PAGE TEXT START
So, now the battle begins with Jiffy Lube.  Probably going to have their ass rent my car as well as now I'm out the vehicle and extra day.


----------



## hammer (Dec 14, 2009)

deadheadskier said:


> apparently not.
> 
> 
> Dropped the car off this morning at the dealership as the thermostat went on it on Friday.  The car never really drove right with the snow tires, felt like a balancing issue, so I asked for the Mazda dealership to check it out.  Jiffy Lube used far too much torque putting the wheels on and cross threaded all the lugs.  The damage? 5 rear studs need to be replaced and both front hubs.  $810!!!! :blink:
> ...


Tough break...that's why I don't mind paying my all-purpose mechanic $78/hour to do work on my cars...

So are the wheels still OK?


----------



## deadheadskier (Dec 14, 2009)

Wheels are fine.  The dealership simply said that whoever put the tires on had ZERO clue what they were doing.


----------



## wa-loaf (Dec 14, 2009)

Not to rub it in, but of all the places you could go, you chose Jiffy Lube?


----------



## deadheadskier (Dec 14, 2009)

wa-loaf said:


> Not to rub it in, but of all the places you could go, you chose Jiffy Lube?



It was the most convenient place to my wife's work to get it done at lunch.  It's putting on tires, not changing a head gasket.  I really didn't think they could screw it up.
PAGE TEXT END
DATA SECTION START
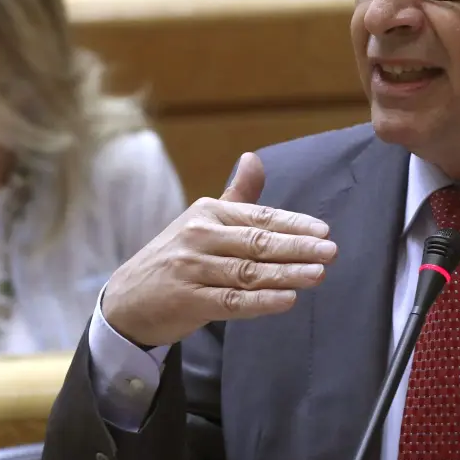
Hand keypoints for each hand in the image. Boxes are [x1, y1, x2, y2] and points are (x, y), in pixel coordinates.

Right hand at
DATA SECTION END
ACTION ITEM A
Decide whether each statement agrees with the forum thread about the Jiffy Lube tire job: (i) the dealership found the wheels damaged; (ii) five rear studs and both front hubs need replacing; (iii) Jiffy Lube was chosen because it was the most convenient place to the owner's home. For each, answer yes or no and quote the words of the thread that decide it.
ACTION ITEM B
Extend the forum thread about the Jiffy Lube tire job, picking up after its last sentence.

ANSWER BOX A
(i) No: "Wheels are fine."
(ii) Yes: "5 rear studs need to be replaced and both front hubs."
(iii) No: "It was the most convenient place to my wife's work to get it done at lunch."

ANSWER BOX B
----------



## Marc (Dec 14, 2009)

deadheadskier said:


> It was the most convenient place to my wife's work to get it done at lunch.  It's putting on tires, not changing a head gasket.  I really didn't think they could screw it up.



Never misunderestimate the stupidity of total idiots.


----------



## Glenn (Dec 14, 2009)

Marc said:


> Never misunderestimate the stupidity of total idiots.



x2. 

If they can fudge up an oil change, they can fudge up wheels. 

A total drag. Hopefully, you get it sorted out. And damn, the dealer is charging an arm and a leg to replace the wheel studs. With the right tools that should be a fairly simple job.


----------



## deadheadskier (Dec 14, 2009)

The two front Hubs are where the bulk of the money is $600.


----------



## Glenn (Dec 14, 2009)

I re-read more slowly. Yikes...trashed the front hubs? Man, that's a drag.


----------



## mlctvt (Dec 14, 2009)

These quick lube places pay minimum wage so you can imagine who's working on your car. :roll:
He probably used an impact wrench to put on the lug nuts, something that shouldn't be done unless you hand start each lug and you use a torque limiting extension. 
This is probably the single most common auto repair error. Over torquing lugs can also severely warp brake rotors and damages wheel too.


----------



## hammer (Dec 14, 2009)

deadheadskier said:


> The two front Hubs are where the bulk of the money is $600.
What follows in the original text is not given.